REVIEW: Wormwood (Self-titled EP)


Self-titled EP
Magic Bullet Records
(Released October 2014)

These five songs are the sound of happiness being shouldered onto a butcher’s block and cleaved into tiny red pieces. Wormwood create bleak, raging sludgy doom that hits hard and echoes long in the memory, begging for repeat plays. Magic Bullet Records is a US-based indie known for its innovative punk and metal acts, and in Wormwood they have revealed a sharp new talent laced with violence and vitriol.

There is a sparsity and ugliness to Wormwood’s songwriting that underscores the Boston duo’s vision of negativity. This EP was recorded in all-analogue at Boston’s Mystic Valley Studios in a process that is laborious but worth the effort. In this case, Wormwood were not searching for a retro/vintage vibe, but rather for a simple, stark heaviness in order to convey their message of hopelessness. So while the compositions are lean and tight, the sound is fat and meaty.

This self-titled EP marks a debut not only for the band but also for Chris Pupecki as a lead vocalist. In his other outfit, Doomriders, Pupecki had only ever contributed backing vocals, and so he was stepping into the unknown on this recording. His performance here is remarkable: a breathless Tom G Warrior in a hardcore world.

On songs such as ‘White Plague’ Pupecki’s voice – as well as his guitar and bass – lends a sense of Celtic Frost-meets-Cerebral Fix-meets-Gang Green, perhaps with an undertone of Godflesh. And while in Doomriders he steers clear of pedals, here he has been set free to get as fuzzed-out and/or crusty as he likes. Long-time friend and cohort Chris Bevilacqua pummels his drum kit with equal venom. There is a wild freedom to this EP that is exciting and invigorating.
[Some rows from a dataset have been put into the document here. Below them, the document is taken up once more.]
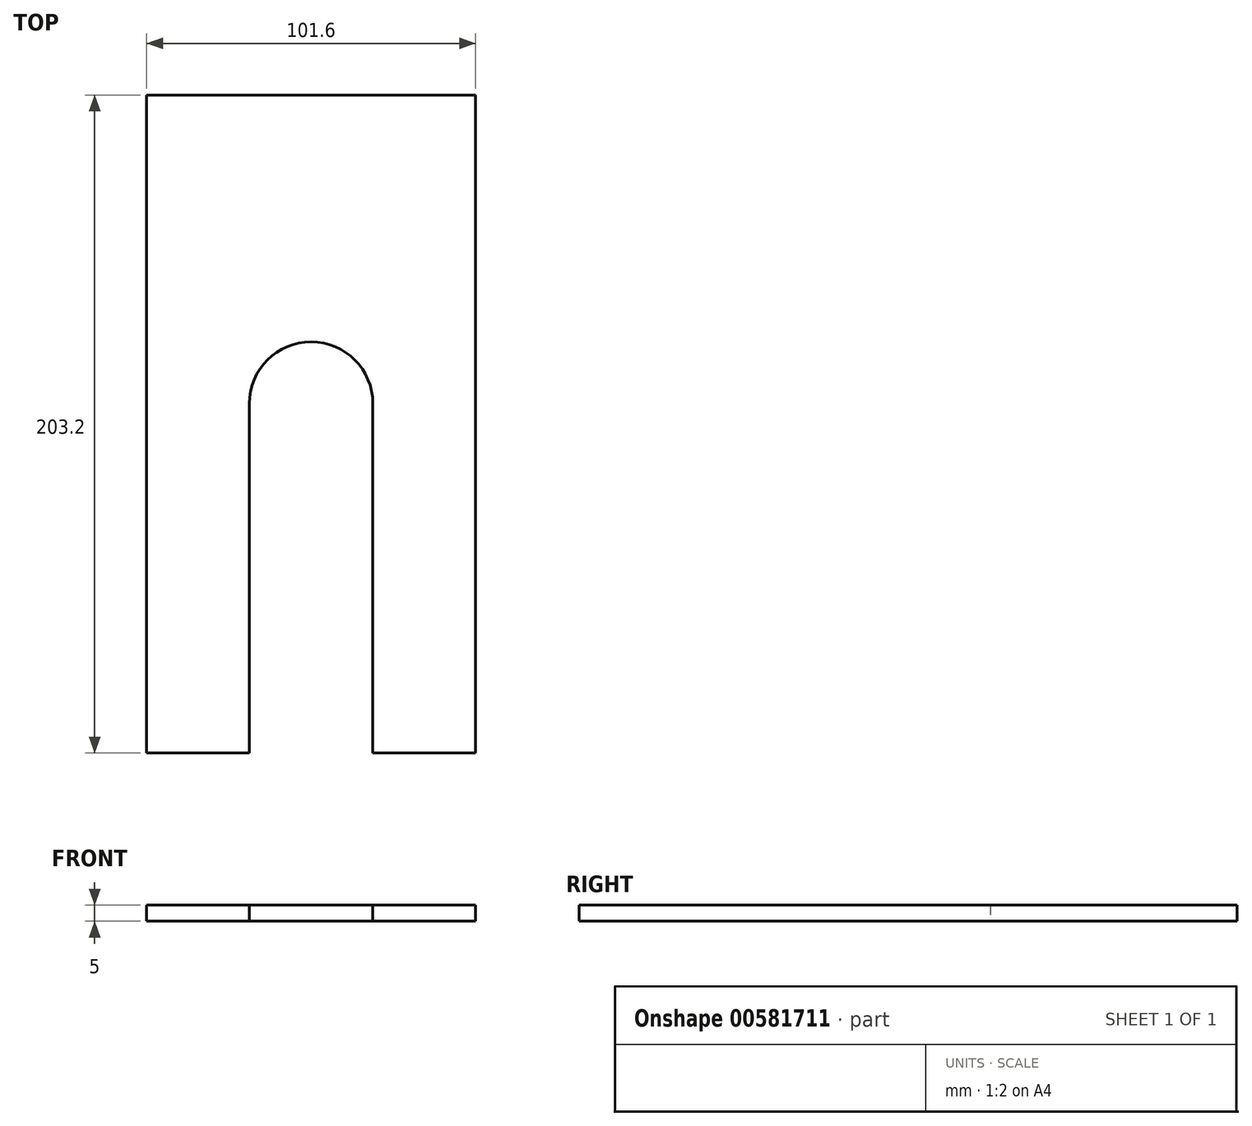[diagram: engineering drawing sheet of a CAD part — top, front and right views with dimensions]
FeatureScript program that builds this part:
annotation { "Feature Type Name" : "Feature", "Feature Type Description" : "" }
export const myFeature = defineFeature(function(context is Context, id is Id, definition is map)
    precondition{}
    {
        {
            var Q0;
            Q0=qCreatedBy(makeId("Top.planeOp"),FACE);
            var sketch = newSketch(context, id + "F0", { "sketchPlane" : qUnion([Q0])});
            skLineSegment(sketch, "E0.bottom", {"start": v(-42.57, 111.85) * mm, "end": v(33.63, 111.85) * mm});
            skLineSegment(sketch, "E0.top", {"start": v(-42.57, -91.35) * mm, "end": v(33.63, -91.35) * mm});
            skLineSegment(sketch, "E0.left", {"start": v(-42.57, 111.85) * mm, "end": v(-42.57, -91.35) * mm});
            skLineSegment(sketch, "E0.right", {"start": v(33.63, 111.85) * mm, "end": v(33.63, -91.35) * mm});
            skLineSegment(sketch, "E1.bottom", {"start": v(-23.52, -91.35) * mm, "end": v(14.58, -91.35) * mm});
            skLineSegment(sketch, "E1.top", {"start": v(-23.52, 35.65) * mm, "end": v(14.58, 35.65) * mm});
            skLineSegment(sketch, "E1.left", {"start": v(-23.52, -91.35) * mm, "end": v(-23.52, 35.65) * mm});
            skLineSegment(sketch, "E1.right", {"start": v(14.58, -91.35) * mm, "end": v(14.58, 35.65) * mm});
            skPoint(sketch, "E2", {"position": v(-4.47, -91.35) * mm});
            skArc(sketch, "E3", {"start": v(14.58, 16.6) * mm, "mid": v(-4.47, 35.65) * mm, "end": v(-23.52, 16.6) * mm});
            skLineSegment(sketch, "E4.bottom", {"start": v(33.63, 111.85) * mm, "end": v(46.33, 111.85) * mm});
            skLineSegment(sketch, "E4.top", {"start": v(33.63, -91.35) * mm, "end": v(46.33, -91.35) * mm});
            skLineSegment(sketch, "E4.right", {"start": v(46.33, 111.85) * mm, "end": v(46.33, -91.35) * mm});
            skLineSegment(sketch, "E5.bottom", {"start": v(-42.57, 111.85) * mm, "end": v(-55.27, 111.85) * mm});
            skLineSegment(sketch, "E5.top", {"start": v(-42.57, -91.35) * mm, "end": v(-55.27, -91.35) * mm});
            skLineSegment(sketch, "E5.right", {"start": v(-55.27, 111.85) * mm, "end": v(-55.27, -91.35) * mm});
            skSolve(sketch);
        }
        {
            var Q0;
            Q0=makeQuery(id+"F0.imprint","IMPRINT",FACE,{"disambiguationData":[TD([[makeQuery(id+"F0.imprint","IMPRINT",EDGE,{"derivedFrom":sQuery(id+"F0.wireOp",EDGE,"E0.bottom")}),-1.0]])]});
            var Q1;
            {var subQ0=sQuery(id+"F0.wireOp",EDGE,"E1.right");var subQ1=sQuery(id+"F0.wireOp",EDGE,"E1.top");var subQ2=makeQuery(id+"F0.imprint","INTERSECT",VERTEX,{"derivedFrom":[subQ1,subQ0]});Q1=makeQuery(id+"F0.imprint","IMPRINT",FACE,{"disambiguationData":[TD([[makeQuery(id+"F0.imprint","IMPRINT",EDGE,{"disambiguationData":[TD([[subQ2,1.0]])],"derivedFrom":subQ1}),-1.0]])]});}
            var Q2;
            {var subQ0=sQuery(id+"F0.wireOp",EDGE,"E1.left");var subQ1=sQuery(id+"F0.wireOp",EDGE,"E1.top");var subQ2=makeQuery(id+"F0.imprint","INTERSECT",VERTEX,{"derivedFrom":[subQ1,subQ0]});Q2=makeQuery(id+"F0.imprint","IMPRINT",FACE,{"disambiguationData":[TD([[makeQuery(id+"F0.imprint","IMPRINT",EDGE,{"disambiguationData":[TD([[subQ2,-1.0]])],"derivedFrom":subQ1}),-1.0]])]});}
            var Q3;
            Q3=makeQuery(id+"F0.imprint","IMPRINT",FACE,{"disambiguationData":[TD([[makeQuery(id+"F0.imprint","IMPRINT",EDGE,{"derivedFrom":sQuery(id+"F0.wireOp",EDGE,"E5.bottom")}),1.0]])]});
            var Q4;
            Q4=makeQuery(id+"F0.imprint","IMPRINT",FACE,{"disambiguationData":[TD([[makeQuery(id+"F0.imprint","IMPRINT",EDGE,{"derivedFrom":sQuery(id+"F0.wireOp",EDGE,"E4.bottom")}),-1.0]])]});
            extrude(context, id + "F1", {"entities" : qUnion([Q0, Q1, Q2, Q3, Q4]), "depth" : 5 * mm, "offsetDistance" : 25 * mm});
        }
    });
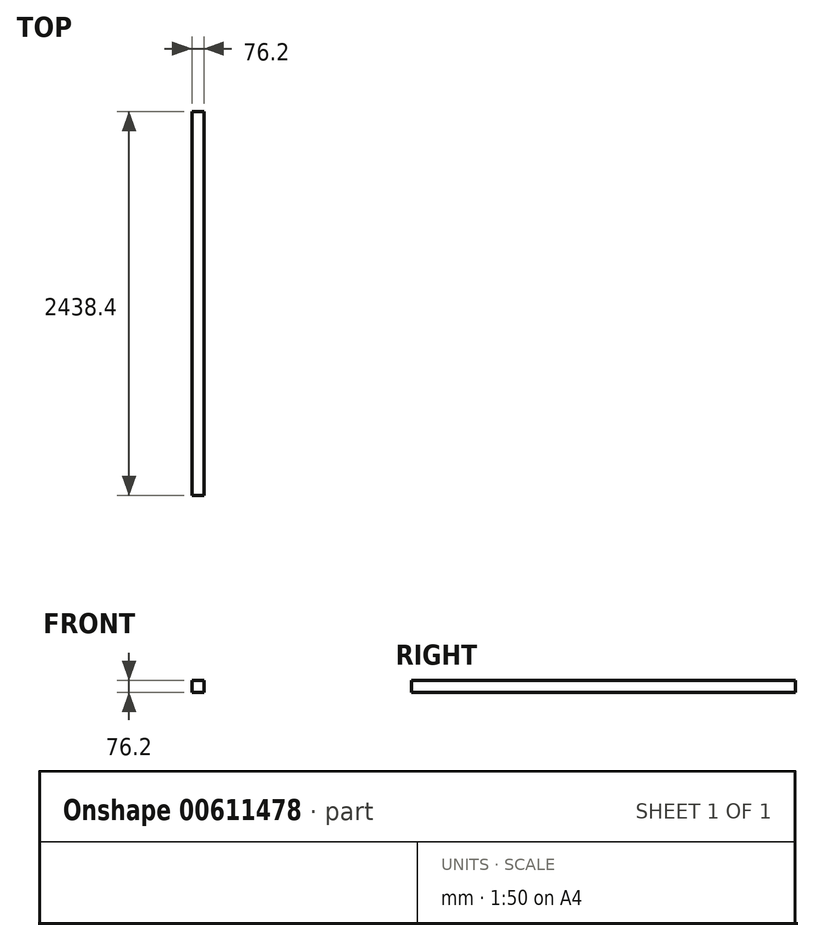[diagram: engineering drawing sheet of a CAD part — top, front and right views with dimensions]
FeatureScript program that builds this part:
annotation { "Feature Type Name" : "Feature", "Feature Type Description" : "" }
export const myFeature = defineFeature(function(context is Context, id is Id, definition is map)
    precondition{}
    {
        {
            var Q0;
            Q0=qCreatedBy(makeId("Front.planeOp"),FACE);
            var sketch = newSketch(context, id + "F0", { "sketchPlane" : qUnion([Q0])});
            skLineSegment(sketch, "E0.bottom", {"start": v(0, 0) * mm, "end": v(76.2, 0) * mm});
            skLineSegment(sketch, "E0.top", {"start": v(0, -76.2) * mm, "end": v(76.2, -76.2) * mm});
            skLineSegment(sketch, "E0.left", {"start": v(0, 0) * mm, "end": v(0, -76.2) * mm});
            skLineSegment(sketch, "E0.right", {"start": v(76.2, 0) * mm, "end": v(76.2, -76.2) * mm});
            skSolve(sketch);
        }
        {
            var Q0;
            Q0=makeQuery(id+"F0.imprint","IMPRINT",FACE,{"disambiguationData":[TD([[makeQuery(id+"F0.imprint","IMPRINT",EDGE,{"derivedFrom":sQuery(id+"F0.wireOp",EDGE,"E0.bottom")}),-1.0]])]});
            extrude(context, id + "F1", {"entities" : qUnion([Q0]), "depth" : 2438.4 * mm, "offsetDistance" : 25.4 * mm});
        }
    });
Lyrically, Pupecki engages in the timeless protestations of the alienated. “I’d rather die… than live your life… look what we’ve done” he storms on the brilliant ‘I’d Rather Die’. This track is perhaps the most memorable of them all, although each song is a concise and intelligently edited-down snapshot of spite, refusal, rebellion and dejection. Rarely is the manifestation of misery such a positive, enjoyable experience.